Earlier this week a representative of the Ontario Australian Rules Football league reached out with a request to see if I could put names to faces on an old football team photo dating from 1990.

At the time I was the playing coach of the Mississauga Mustangs from 1989 – 1993.  Owing to work commitments I returned as a player in the 1994-95 seasons.

And in 1996 helped form a new club – The Toronto Dingos football club.  Serving as its playing coach in its first year before retiring at the end of that season.

In addition, over the course of this period, I also was the playing coach for Team Canada in all the international matches.

But now for the back story…

As many of you know I moved to Toronto in 1988, and in early May of 1989 I noticed in the sports pages of the Toronto Star newspaper a small advertisement asking if any Aussies living in or around Toronto wanted to get together for a “kick of the footy”.

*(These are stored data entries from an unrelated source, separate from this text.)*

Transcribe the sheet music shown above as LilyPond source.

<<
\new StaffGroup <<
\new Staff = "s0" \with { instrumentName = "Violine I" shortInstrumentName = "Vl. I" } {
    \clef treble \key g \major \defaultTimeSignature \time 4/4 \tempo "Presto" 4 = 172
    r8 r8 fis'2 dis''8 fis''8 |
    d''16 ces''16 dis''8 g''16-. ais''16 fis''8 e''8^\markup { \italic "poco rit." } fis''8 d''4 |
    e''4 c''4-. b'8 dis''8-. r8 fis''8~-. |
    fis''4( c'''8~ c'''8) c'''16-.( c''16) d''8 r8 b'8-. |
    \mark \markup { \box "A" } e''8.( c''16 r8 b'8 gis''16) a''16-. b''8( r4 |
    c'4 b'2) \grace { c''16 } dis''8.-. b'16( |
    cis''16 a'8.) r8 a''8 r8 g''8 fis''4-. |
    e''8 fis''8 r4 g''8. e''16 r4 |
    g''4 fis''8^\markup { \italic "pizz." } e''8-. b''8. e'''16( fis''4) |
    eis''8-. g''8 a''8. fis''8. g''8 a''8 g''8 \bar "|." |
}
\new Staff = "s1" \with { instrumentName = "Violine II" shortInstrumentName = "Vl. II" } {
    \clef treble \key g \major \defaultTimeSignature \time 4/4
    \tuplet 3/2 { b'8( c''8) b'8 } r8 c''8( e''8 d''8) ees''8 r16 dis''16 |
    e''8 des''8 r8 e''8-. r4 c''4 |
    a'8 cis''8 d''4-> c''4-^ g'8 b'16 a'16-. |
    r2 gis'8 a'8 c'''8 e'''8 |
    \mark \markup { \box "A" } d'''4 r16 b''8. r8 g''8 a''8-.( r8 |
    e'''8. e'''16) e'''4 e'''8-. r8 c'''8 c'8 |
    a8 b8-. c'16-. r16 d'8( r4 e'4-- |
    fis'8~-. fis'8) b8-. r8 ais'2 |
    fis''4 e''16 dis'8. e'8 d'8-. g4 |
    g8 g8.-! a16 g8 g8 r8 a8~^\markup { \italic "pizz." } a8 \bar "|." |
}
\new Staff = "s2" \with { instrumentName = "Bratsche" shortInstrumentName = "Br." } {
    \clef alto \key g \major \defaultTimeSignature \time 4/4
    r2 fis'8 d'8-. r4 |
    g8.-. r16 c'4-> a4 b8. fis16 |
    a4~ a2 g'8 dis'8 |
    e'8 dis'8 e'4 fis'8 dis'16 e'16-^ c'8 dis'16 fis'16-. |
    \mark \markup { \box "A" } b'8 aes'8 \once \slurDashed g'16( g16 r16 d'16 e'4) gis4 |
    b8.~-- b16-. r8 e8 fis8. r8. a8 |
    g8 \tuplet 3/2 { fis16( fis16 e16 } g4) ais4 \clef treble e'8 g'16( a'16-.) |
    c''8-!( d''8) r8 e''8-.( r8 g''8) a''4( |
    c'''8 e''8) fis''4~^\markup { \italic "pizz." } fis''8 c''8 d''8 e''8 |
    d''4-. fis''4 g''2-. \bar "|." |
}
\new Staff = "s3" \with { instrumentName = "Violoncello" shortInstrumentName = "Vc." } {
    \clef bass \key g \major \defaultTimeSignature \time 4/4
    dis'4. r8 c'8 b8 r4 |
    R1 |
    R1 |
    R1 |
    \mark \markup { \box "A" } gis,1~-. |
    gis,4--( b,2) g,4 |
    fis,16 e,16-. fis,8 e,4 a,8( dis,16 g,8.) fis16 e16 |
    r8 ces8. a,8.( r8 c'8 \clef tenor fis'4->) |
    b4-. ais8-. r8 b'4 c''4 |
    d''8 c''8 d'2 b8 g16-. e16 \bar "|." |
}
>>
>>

A slice of home!   Woohoo….sign me up.  😎

By this time, I’d already spent time with my Canadian mate – Sandro explaining the game and having a kick at the local park.

Being the athlete he was (competitive hockey player with a keen eye for sports) there was no surprise that he quickly picked up the nuances of the game.

I convinced him to attend the meeting to see what it was all about and found ourselves at an industrial complex in Etobicoke late one spring day…

There were only a small number of people who attended that day, but the upshot was that we seemed to have enough interest to get some guys together for a kick.

As is often the case there was a lot of talk but little action and so of the originals who attended that first meeting only half actually showed up for our first kick and actively participated.

To ensure we had some structure to our thinking and perhaps with an eye to the future we created an executive working group to get things moving in a more formal manner.  We needed a permit to use the field and had to procure some footballs etc…

We put word out on the street that our first get together was going to be at Centennial Park in Etobicoke by the indoor soccer venue at one of the cricket pitches.

Upon arriving at our first practice, we had a few Irish guys show up.  They were keen as Gaelic football and Australian Rules football share many similarities between the two codes.

Awesome!  The more the merrier…

It also drew a few more Aussies and interested Canadians and so I think we ended up having around 18 guys show up on our first night.

Given my coaching experience I led the warm ups before getting down to kicking the footy, with a few of the experienced players helping instruct some Canucks on how to kick and handpass.

It was a fun couple of hours.  At the end of the session, we asked them to come to our next practice and bring a friend.

By the end of the third training session, we had around 30+ guys…. enough for two teams.

After each training session we’d retire to the indoor soccer venue on the other side of the car park for drinks at the bar.

Another Aussie, John Pearson had a significant football background and was also interested in coaching.

We now had the bones of two teams with two experienced coaches.


After the following training session we decided to have a draft of the players that had shown up and assign them to a team.

To say it was a rudimentary affair is an understatement as John and I flipped a coin to see who would choose first.  A fun night to be sure!

We now had the first inaugural clubs – the Mississauga Mustangs and the Toronto Panthers.

It was also around this time that the Australian Football League targeted Toronto to play its International Fosters Cup match between two of the year’s best teams from the professional competition in Australia.  ❤️

This was scheduled for Friday night, October 6th at the Skydome (now Rogers Centre) in downtown Toronto.

Over the ensuing couple of months, we played a series of five games leading up to our “Grand Final” on the Saturday after the exhibition game.  With each game we garnered more interest and before long we even had people coming to watch our games.

Two of the AFL’s powerhouse clubs were playing in the exhibition game – Melbourne and Geelong.

Prior to getting started we had reached out to the AFL and petitioned them to provide us with two sets of football uniforms which the happily provided.  We would be playing in the same colors as the two pro teams.

Again another toss of the coin to see which team would get which uniforms. I won the toss so chose the dark blue and red jerseys and John took the blue and white.

The Fosters Cup game was a huge success and certainly buoyed our fledgling competition.  Melbourne won the game by 13 points in front of approximately 25,000 people.

We all attended the exhibition game, including the after party at the Royal York Hotel with the players…it was a BIG night!

The next day we played our “Grand Final” at Centennial Park, with many of the AFL’s dignitaries and players attending the game.

In fact, I had Ron Barassi (one of the most famous AFL coaching legends came and listened to my halftime speech) and gave me a “good speech coach” as we broke the huddle to begin the third quarter.  🙌🏼 😳

He and the President of the AFL presented the first ever Conacher Cup to the winning team.  It was quite the beginning to AFL football in Canada…

Today, AFL is played across Canada in almost every province with both men’s and women’s competitions including an Auskick program in schools.  In fact, it’s now been recognized as an official Canadian amateur sporting body.